The Western Cape Repeater Working Group is running a raffle to raise funds to assist with the maintenance and repair of the repeaters they manage. Tickets are R50 each, and the lucky one whose ticket is drawn will win a brand new Baofeng UV-R 9 Plus, donated by ZS1DDK and ZS1F. If you buy two tickets for R100, you’ll get three chances in the draw, so don’t delay. Use your call sign and UV9 as a reference when you make an EFT into the Working Group’s bank account, which is available on www.wcrwg.co.za  The draw will take place once 100 tickets have been sold!

Here’s a doggy rescue story to end this week’s bulletin.

A pug sparked a widespread rescue mission involving two coastguard teams and a social media campaign after it got stuck in the mud.

The dog went missing near Rhyl’s promenade in North Wales and an online appeal found its way to both Rhyl and Flintshire coastguard teams who sprung to action.

The dog’s family was greatly concerned over his whereabouts, especially 12-year-old James, who is autistic and relies on Buddy to keep his anxiety levels low.

Thankfully, Buddy was soon found near the River Clwyd where it was discovered he had become stuck in the mud.

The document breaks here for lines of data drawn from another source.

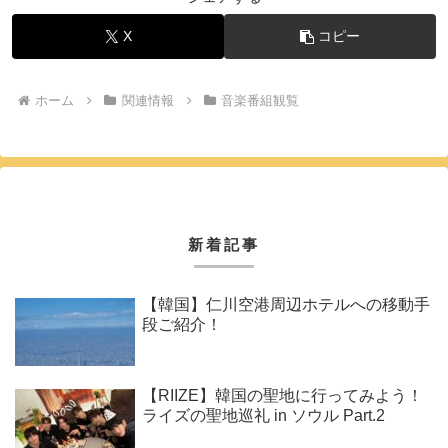
X
コピー
ホーム
関連情報
音楽番組観覧
新着記事
【韓国】仁川空港周辺ホテルへの移動手
段ご紹介！
【RIIZE】韓国の聖地に行ってみよう！
ライズの聖地巡礼 in ソウル Part.2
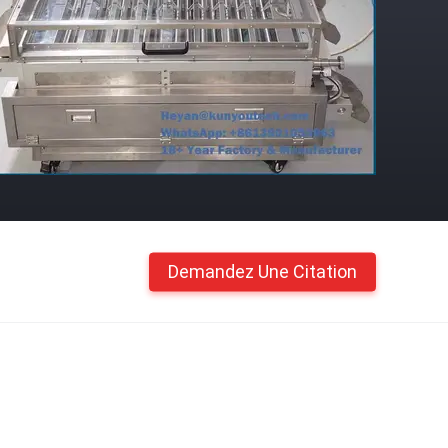
Demandez Une Citation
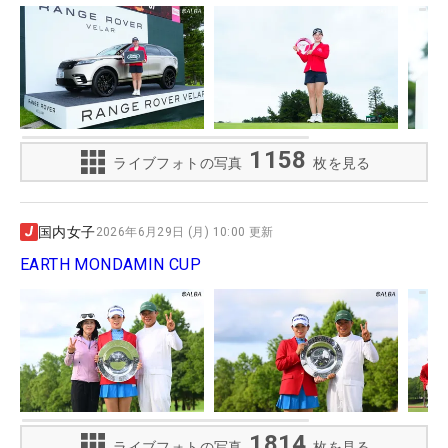
1158
ライブフォトの写真
枚を見る
国内女子
2026年6月29日 (月) 10:00 更新
EARTH MONDAMIN CUP
1814
ライブフォトの写真
枚を見る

Rescuers were able to free him allowing owner Sarah to share the good news on Facebook.

Speaking to North Wales Live, she said: “I would just like to say thank you to everyone from the bottom of our hearts. We are over the moon with finding Buddy and James is the happiest boy alive right now.

“Nobody ever gave up and they travelled out to help look, they phoned, visited, messaged and shared anything they could to help.

“We were given the best support anyone could wish for, so thank you to everyone; you kept me going all night and day.”

After his ordeal, Buddy was given a much-needed bath.

Sarah added: “James and Buddy have been snuggling since being back together and slept right through the night.

“Buddy means the world to the entire family and helps keep James calm and his anxiety levels low, giving him comfort and making James feel safe.”

I’m sure you’ll agree this is altogether a better story than last week!

This is Dave Reece ZS1DFR Reporting for HAMNET in South Africa.